Still a third and even more serious problem than the two discussed in posts 299 and 300 associated with "Morgtage Gate" (Not the "pull back" or the "robo-signers" problems, this is an "unpaid local taxes" problem and boy are those local governments hungry for those taxes due them).
Billy T introduction:
When a bank sold your mortgage or swapped it with some others from another part of the country (for “diversification”) of the packages of “mortgage backed securities” MBS, (also now called “toxic trash” but given AA or better ratings, in part because of the diversification in the MBS packages and in part because many at the time believed home prices could only go up) they must locally record the change of ownership in the county’s land records offices for the transfer to a new owner to be legal (or at least safe from challenge in the courts.). To facilitate transfers of owners ship of the mortgage, usually in the mortgage there is a “nominee” granted the right the sign transfer papers. Also the banks set up a clearing house for the swaps called Mortgage Electronic Registration Systems (MERS See http://en.wikipedia.org/wiki/MERS). Being electronic, of course nothing was actually signed on any paper and transfers of ownership via MERS did not record transfers in the local land records office (or pay their recording fees). Here is MoneyMorning’s discussion of the financial disaster for US this “MortgageGate” problem probably will cause:
“…Every time there's change on the title (a change occurs when the nominee switches the lender on your title out for another), local governments require that a new title be recorded. Of course, those governments - the county or municipality that you live in - also charge a "recording fee." … Here's the problem. In creating MERS, these institutions actually changed the land-title system that this country - for much of its history - has relied upon to determine legal ownership status of land titleholders.

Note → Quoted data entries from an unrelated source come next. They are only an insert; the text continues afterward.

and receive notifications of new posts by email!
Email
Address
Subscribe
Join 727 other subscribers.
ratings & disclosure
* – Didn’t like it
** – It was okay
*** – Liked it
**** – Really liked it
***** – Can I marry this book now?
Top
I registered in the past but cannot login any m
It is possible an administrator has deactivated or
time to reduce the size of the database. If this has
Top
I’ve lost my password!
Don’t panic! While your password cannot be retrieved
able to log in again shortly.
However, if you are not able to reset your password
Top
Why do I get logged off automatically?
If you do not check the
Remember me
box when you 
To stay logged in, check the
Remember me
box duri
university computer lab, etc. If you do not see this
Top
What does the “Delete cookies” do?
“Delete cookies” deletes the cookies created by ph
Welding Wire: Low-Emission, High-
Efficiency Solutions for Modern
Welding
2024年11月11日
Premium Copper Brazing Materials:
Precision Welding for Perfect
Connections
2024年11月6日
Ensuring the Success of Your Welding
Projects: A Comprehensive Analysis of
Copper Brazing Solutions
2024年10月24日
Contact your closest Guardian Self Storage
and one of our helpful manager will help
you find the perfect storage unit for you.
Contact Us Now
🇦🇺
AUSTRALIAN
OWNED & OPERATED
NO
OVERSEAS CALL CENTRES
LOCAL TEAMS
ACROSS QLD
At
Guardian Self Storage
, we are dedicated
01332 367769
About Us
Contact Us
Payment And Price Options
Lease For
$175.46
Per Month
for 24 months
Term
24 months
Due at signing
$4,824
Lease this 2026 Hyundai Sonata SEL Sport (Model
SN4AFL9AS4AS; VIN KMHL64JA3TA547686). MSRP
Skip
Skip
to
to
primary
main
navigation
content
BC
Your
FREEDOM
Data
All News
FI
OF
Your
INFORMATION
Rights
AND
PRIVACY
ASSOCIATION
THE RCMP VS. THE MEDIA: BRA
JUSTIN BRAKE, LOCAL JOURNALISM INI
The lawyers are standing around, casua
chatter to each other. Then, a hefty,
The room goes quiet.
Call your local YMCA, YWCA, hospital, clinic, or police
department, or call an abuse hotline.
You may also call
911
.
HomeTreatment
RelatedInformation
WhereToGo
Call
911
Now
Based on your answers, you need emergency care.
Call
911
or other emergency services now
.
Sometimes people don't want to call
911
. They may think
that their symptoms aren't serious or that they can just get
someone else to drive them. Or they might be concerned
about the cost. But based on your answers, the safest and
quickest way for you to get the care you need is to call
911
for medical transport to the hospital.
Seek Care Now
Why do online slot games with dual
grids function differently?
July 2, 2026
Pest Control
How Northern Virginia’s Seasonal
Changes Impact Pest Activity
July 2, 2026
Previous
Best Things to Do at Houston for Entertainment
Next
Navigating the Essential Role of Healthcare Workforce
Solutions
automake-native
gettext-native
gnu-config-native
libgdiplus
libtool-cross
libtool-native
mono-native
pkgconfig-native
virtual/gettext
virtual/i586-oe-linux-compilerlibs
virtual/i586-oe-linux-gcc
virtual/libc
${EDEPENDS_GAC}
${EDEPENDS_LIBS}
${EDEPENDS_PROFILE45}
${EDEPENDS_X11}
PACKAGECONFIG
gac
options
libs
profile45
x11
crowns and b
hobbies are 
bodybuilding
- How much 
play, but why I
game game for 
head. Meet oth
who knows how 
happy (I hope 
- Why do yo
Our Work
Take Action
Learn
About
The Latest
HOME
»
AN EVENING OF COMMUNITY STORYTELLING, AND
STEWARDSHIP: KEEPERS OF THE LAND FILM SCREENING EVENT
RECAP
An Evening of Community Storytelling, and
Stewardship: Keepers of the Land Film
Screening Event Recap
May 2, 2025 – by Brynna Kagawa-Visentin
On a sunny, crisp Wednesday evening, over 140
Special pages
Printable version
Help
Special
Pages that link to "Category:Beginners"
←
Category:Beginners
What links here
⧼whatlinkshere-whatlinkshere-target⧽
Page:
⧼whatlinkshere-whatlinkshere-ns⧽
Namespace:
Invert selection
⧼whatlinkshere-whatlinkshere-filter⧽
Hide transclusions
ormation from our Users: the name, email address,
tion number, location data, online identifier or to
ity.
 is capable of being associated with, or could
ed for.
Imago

Not only did the lenders sidestep (read that to mean avoid) paying billions of dollars in fees to local governments, they paid themselves from the fees that MERS collected. MERS is facing class-action lawsuits and civil racketeering suits around the country and their members {US's largest banks and many others} are being individually named in all these suits. One suit alleges that MERS owes California a potential $60 billion to $120 billion in unpaid land-recording fees.
{Billy T insert: Not a problem as California is already insolvent.}
If suits against MERS and all its members are successful, unpaid recording
fees and fines (that can be as much as $10,000 per incident) would make every one of them {banks and others who wrote mortgages} insolvent. … what the Federal Reserve meant when it warned of "potential negative shocks?"
The bottom line for investors is that until all these issues are cleaned up (which might take years, or even decades) - or until there's perhaps some sort of legislative clarity that eases uncertainty - investors face the threat of a severe "correction" in any or all of the markets that have risen on the hope that the long-hoped-for U.S. recovery is finally taking hold.
From:
http://moneymorning.com/2010/10/29/mortgagegate-4/
Note MoneyMorning is an investment advisory firm, but If this drags out for years (as seems likely) the housing collapse is just starting as no one is sure who owns the homes with mortgages that were packaged into MBS. For example, no one will issue "title insurance" and without that no lender will lend the potential buyer a loan. Thus the number of home buyers will be reduced while that unsold inventory of homes continues to climb even more rapidly (See graph in post 302.) Only the rich, who can pay without any mortgage will be buying homes, and they will drive hard bargains. I.e. it will be a "buyers market" like none that has ever existed before Possible getting only 15% of what you paid for your home will be common if you must sell. X-man 2's mother got 25% (see post 301) and she may have been lucky to do so as sellers will out number buyers by at least 7 to 1 if no title insurance is available (Even the rich may not want to buy as they too cannot be sure they are getting a "clear title.")
Billy T's final comment: When Joe Homeowner learns that the bank or the investors in the MBS in which his mortgage is part, do not have any clear legal right to collect his mortgage payments, what do you think he will do? Stop paying even if he can and is not "under water." Yes, that is what I think he will do also. Thus almost all with mortgages created in the last 5 or so years (and most older ones have been refinanced to lower interest rates so are less than 5 years old) can stop paying their mortgages, at least until the courts or Congress clears up this mess. Thus the loss for the banks is not just what they must eat due to the pull back suits but may be most of all the monthly mortgage payments!
Billy T's "bottom line": Don't invest in any bank as most of them will collapse, until a Bank Bailout two, BB2, passes Congress, and given how much anger against the banks and BB1 there is, that passage of BB2 is by no means certain.